Die Kinder bilden Paare, einer ist Ritter, einer Pferd. Das Pferd nimmt den Ritter huckepack. Der Ritter nimmt nun einen Tennisball. Drei Meter vom Drachen entfernt versucht er, das Drachenmaul zu treffen. Jeder Ritter hat fünf Versuche, danach wird gewechselt.
Was haben alle Räuber gerne? Genau, möglichst viel Beute. Vor allem an Fasching lohnt sich ein Raubzug. Dafür braucht man nicht viel. Schmuckstücke der Eltern, ein Sack mit Münzgeld oder Schokoladentalern oder Löffel, die man sich aus Gold vorstellt, bilden die Räuberbeute. Dazu braucht man noch eine Pfeife. Das Spiel geht los: Die Räuber haben einen erfolgreichen Raubzug hinter sich gebracht. Jetzt wollen sie die Beute schnell ins sichere Versteck bringen. Der Räuberhauptmann bläst kurz in die Trillerpfeife, so dass alle wissen: Jetzt müssen wir die Beute schnell verstecken. Die Räuber setzen sich im Kreis auf Stühle. Jeder hat ein Beutestück in der Hand. Der Räuberhauptmann bläst in seine Trillerpfeife, und schnell wird ein Beutestück rechtsrum weitergegeben. Bei einem neuen Pfiff wird die Richtung gewechselt. Wenn ein Räuber plötzlich zwei Beutestücke in der Hand hält oder eins fallen läßt, muß er ein Pfand abgeben. Zum Auslösen der Pfänder müssen die Räuber kleine Aufgaben erfüllen.

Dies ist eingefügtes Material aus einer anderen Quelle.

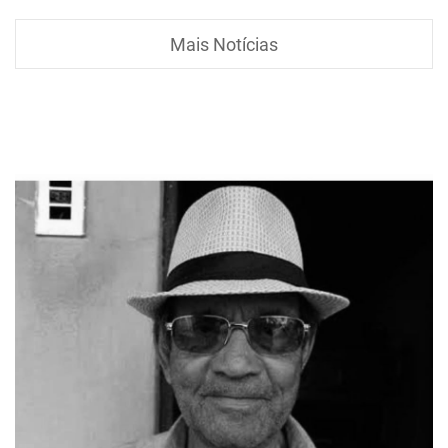
Mais Notícias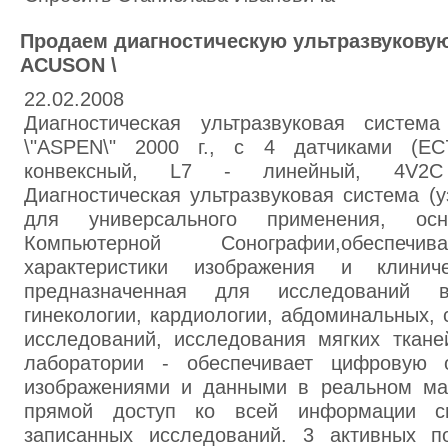
Продаем диагностическую ультразвуков
ACUSON \
22.02.2008
Диагностическая ультразвуковая сист
\"ASPEN\" 2000 г., с 4 датчиками (ЕС7
конвексный, L7 - линейный, 4V2C 
Диагностическая ультразвуковая система (у
для универсального применения, ос
Компьютерной Сонографии,обеспечи
характеристики изображения и клиниче
предназначенная для исследований в
гинекологии, кардиологии, абдоминальных, 
исследований, исследования мягких ткан
лаборатории - обеспечивает цифровую 
изображениями и данными в реальном ма
прямой доступ ко всей информации с
записанных исследований. 3 активных п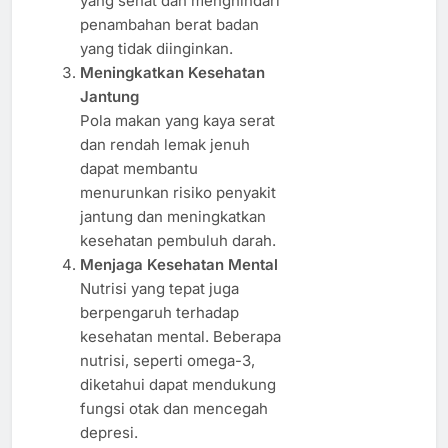
yang sehat dan menghindari
penambahan berat badan
yang tidak diinginkan.
Meningkatkan Kesehatan
Jantung
Pola makan yang kaya serat
dan rendah lemak jenuh
dapat membantu
menurunkan risiko penyakit
jantung dan meningkatkan
kesehatan pembuluh darah.
Menjaga Kesehatan Mental
Nutrisi yang tepat juga
berpengaruh terhadap
kesehatan mental. Beberapa
nutrisi, seperti omega-3,
diketahui dapat mendukung
fungsi otak dan mencegah
depresi.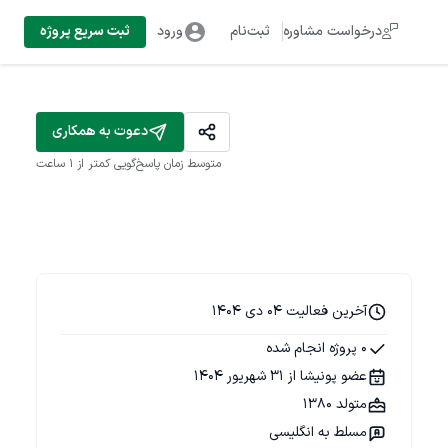
درخواست مشاوره
ثبت‌نام
ورود
ثبت سریع پروژه
دعوت به همکاری
متوسط زمان پاسخ‌گویی
کمتر از 1 ساعت
آخرین فعالیت 04 دی 1404
0 پروژه انجام شده
عضو پونیشا از 31 شهریور 1404
متولد 1380
مسلط به انگلیسی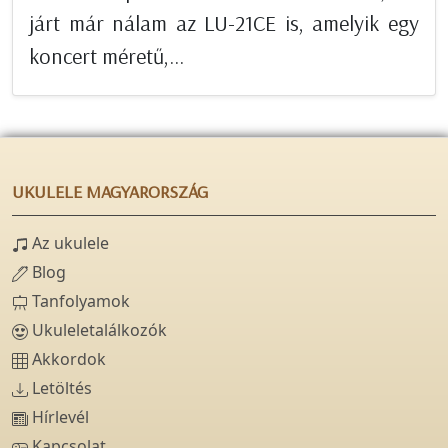
járt már nálam az LU-21CE is, amelyik egy
koncert méretű,...
UKULELE MAGYARORSZÁG
Az ukulele
Blog
Tanfolyamok
Ukuleletalálkozók
Akkordok
Letöltés
Hírlevél
Kapcsolat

Zwei Kinder sind die Ritter, zwei sind die Pferde. Je ein Pferd und Ritter tun sich zusammen. Die Ritter werden von den Pferden huckepack genommen. Nun versuchen Pferd und Reiter das andere Team umzuwerfen. Wenn ein Reiter den Boden berührt, wird er zum Pferd und das Pferd zum Reiter. Wenn Pferd und Reiter den Boden berührt haben, scheiden beide aus. Gewonnen hat das Team, das am Ende übrigbleibt. Wird in geschlossenen Räumen gespielt, können sich die Spieler aufgeblasene Luftballons um die Fußgelenke binden. Jeder versucht nun, die Luftballons der anderen zum Platzen zu bringen. Wessen Luftballon platzt, der scheidet aus.